"Meandering" is not a particularly devastating criticism for a film about a month-long walk in which people generally are not trying to make time in the first place. And "completely forgettable" is too harsh. Also, I don't think you have to be directly tied to the subject. I wasn't, and I semi-loved the film. Loved it a little. Not a great film, but a good idea with pretty stuff and a nice mood -- and no snark, no privileging of hostility or adversarialism, which is a nice break.

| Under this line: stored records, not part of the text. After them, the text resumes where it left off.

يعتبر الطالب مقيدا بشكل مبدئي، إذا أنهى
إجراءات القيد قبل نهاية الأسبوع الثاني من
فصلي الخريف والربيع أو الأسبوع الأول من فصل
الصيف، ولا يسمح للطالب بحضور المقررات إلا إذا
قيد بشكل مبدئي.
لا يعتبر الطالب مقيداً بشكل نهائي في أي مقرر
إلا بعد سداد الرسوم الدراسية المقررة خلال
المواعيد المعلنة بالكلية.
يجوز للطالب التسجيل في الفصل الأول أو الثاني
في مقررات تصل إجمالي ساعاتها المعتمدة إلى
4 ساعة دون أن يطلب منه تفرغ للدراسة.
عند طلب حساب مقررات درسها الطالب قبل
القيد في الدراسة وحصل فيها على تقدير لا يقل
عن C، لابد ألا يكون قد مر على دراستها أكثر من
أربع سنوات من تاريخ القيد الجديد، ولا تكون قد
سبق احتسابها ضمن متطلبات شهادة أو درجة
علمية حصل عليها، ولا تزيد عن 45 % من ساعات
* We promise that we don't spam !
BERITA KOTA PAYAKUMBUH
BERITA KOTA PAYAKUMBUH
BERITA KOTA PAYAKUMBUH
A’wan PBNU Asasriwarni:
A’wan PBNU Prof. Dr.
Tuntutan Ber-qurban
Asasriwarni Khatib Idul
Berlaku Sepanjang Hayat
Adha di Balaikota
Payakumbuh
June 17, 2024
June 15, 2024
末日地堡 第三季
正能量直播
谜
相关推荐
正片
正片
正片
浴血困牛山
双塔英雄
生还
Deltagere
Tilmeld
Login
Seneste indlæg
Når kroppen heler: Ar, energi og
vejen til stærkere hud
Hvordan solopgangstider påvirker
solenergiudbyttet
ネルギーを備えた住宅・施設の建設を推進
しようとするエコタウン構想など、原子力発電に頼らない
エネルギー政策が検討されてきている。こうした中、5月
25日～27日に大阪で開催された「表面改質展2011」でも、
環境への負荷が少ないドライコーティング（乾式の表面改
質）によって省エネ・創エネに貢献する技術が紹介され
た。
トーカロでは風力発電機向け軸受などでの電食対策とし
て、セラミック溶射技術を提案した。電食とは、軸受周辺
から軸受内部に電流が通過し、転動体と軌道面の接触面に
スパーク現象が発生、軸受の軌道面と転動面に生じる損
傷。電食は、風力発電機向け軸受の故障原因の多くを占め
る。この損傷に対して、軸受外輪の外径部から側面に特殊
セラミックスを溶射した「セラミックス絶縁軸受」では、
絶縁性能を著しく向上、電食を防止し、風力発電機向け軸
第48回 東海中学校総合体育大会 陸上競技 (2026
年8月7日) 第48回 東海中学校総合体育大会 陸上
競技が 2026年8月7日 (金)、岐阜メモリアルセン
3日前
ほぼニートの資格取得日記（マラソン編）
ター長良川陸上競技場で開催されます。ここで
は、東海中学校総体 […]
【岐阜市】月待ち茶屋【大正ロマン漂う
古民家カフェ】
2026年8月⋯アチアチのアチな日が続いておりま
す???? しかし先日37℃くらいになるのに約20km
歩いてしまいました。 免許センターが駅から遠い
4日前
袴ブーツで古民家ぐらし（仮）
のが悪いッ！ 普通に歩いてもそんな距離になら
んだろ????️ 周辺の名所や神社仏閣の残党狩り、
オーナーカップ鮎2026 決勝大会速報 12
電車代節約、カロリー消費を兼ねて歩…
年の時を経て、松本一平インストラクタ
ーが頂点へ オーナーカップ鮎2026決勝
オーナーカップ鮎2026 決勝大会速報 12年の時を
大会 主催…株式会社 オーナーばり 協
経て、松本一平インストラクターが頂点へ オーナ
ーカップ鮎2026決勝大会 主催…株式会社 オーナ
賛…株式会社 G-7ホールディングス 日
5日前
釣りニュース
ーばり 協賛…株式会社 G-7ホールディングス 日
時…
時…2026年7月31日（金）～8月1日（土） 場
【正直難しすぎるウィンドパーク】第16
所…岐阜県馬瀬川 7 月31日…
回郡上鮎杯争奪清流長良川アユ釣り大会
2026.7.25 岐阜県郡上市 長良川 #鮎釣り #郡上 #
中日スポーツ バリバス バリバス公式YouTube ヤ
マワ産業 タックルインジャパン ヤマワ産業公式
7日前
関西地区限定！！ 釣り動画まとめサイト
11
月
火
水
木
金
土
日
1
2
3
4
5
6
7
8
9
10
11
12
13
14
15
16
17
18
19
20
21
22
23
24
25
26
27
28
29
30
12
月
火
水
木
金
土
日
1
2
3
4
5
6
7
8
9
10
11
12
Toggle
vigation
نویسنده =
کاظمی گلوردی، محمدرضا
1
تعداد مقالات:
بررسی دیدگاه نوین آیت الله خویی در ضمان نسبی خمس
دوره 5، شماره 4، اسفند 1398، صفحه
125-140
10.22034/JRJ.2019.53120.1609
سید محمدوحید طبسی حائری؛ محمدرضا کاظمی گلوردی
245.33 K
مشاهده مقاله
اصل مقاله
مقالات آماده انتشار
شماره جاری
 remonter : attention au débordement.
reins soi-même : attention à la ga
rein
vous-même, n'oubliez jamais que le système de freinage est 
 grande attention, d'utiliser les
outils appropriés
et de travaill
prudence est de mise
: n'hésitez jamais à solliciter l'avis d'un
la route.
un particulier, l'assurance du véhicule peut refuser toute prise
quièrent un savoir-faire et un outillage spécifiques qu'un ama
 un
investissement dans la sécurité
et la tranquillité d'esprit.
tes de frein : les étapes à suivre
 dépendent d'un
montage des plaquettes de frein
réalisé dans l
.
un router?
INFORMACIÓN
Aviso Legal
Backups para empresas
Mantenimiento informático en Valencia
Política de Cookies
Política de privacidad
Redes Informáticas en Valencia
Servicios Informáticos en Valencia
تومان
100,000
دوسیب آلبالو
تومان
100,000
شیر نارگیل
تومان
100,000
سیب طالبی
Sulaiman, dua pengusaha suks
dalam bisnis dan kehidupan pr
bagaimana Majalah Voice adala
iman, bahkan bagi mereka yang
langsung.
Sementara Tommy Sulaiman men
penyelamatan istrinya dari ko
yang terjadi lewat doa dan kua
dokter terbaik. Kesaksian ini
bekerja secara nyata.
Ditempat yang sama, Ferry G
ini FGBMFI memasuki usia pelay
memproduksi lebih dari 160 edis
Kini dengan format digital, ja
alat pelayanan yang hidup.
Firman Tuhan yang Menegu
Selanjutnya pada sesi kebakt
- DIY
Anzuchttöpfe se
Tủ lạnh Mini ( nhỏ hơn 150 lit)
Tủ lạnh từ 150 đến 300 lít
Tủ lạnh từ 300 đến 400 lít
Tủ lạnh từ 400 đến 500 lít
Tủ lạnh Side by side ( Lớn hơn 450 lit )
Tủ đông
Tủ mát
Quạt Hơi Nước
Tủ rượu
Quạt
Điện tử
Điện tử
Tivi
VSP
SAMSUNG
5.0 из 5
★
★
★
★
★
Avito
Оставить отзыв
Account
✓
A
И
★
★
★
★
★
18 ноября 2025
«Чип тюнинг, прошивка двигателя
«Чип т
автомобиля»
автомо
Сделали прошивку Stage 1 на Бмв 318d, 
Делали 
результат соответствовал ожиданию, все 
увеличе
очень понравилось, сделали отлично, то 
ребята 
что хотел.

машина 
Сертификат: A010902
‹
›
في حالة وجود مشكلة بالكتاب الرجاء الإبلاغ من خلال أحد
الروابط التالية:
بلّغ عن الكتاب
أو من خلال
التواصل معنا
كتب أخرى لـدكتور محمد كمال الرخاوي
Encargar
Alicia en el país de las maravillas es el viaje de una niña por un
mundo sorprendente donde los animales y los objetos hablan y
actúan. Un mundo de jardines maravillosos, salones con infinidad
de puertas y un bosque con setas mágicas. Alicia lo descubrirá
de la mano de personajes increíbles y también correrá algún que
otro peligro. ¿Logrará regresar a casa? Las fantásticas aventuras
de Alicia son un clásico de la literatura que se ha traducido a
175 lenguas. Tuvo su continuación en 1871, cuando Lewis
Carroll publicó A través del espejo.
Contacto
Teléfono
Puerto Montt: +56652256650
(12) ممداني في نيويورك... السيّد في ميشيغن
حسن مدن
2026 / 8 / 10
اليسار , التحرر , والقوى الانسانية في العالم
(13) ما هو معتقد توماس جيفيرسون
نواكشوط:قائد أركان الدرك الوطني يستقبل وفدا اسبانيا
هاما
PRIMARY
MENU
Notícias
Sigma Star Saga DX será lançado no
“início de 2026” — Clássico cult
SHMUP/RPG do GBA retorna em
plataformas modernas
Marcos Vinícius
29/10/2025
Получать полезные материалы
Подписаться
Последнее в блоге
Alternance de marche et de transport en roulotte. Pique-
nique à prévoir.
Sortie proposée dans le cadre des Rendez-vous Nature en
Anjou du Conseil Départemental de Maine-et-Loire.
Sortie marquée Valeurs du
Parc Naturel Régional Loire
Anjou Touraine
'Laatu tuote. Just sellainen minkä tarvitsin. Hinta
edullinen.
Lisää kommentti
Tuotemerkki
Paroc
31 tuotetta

However, some of your other criticisms are at least partly legit. It seems to me that Estevez may have fallen into the difficulty filmmakers have when they try to do an "experience" film, where the idea is that there doesn't have to be much of a "point" or a "story." Film doesn't want to do that. It has a beginning and an end, a first reel and a second one. And internally, this one sets up a specific storyline that puts the Sheen character on the Camino. You can't have that kind of setup, then introduce three other characters with stories of their own, and then just plain refuse to do anything further with those stories. Maybe the point was that the initial reasons became insignificant, but 1) if that was the point, then it needed to be clearer; and 2) that's a cop-out anyway, because all of these people went back to their regular lives after the walk. It's not like their circumstances disappeared just because they did the Camino. So why does it not matter anymore whether Joost's wife thinks he's too fat to sleep with? Why does it not matter that Sarah is going to continue to kill herself with cigs?
The one part of the story that seemed semi-finished was the one involving Jack (which, coincidentally, was the part of the story that started the worst, IMHO -- way too cliched and theatrical, totally bounced off the realistic tracks). Having his mini-breakdown at the church -- which I did not take to signify anything specifically religious, but in context, seemed to refer more to the feeling they all had of being part of something much larger and more ancient than themselves, and wondering about their place in all of it, maybe even wondering about a God whose existence doesn't depend on church structures or hierarchy, or on human expressions of religion -- was at least some kind of resolution for a writer who (I think the film implies this) had gotten in the habit of distancing himself from great locations by writing about them, by objectifying them. Finally the chatter stopped, and he was in the presence of something wordless. That worked a little bit and felt almost like the completion of a storyline.
Anyway...see the response to the other poster later in this thread for more on why I think a somewhat less extreme version of your original post actually is sort of on track.
(I'm posting a good bit of all this in a separate mini-review, btw.)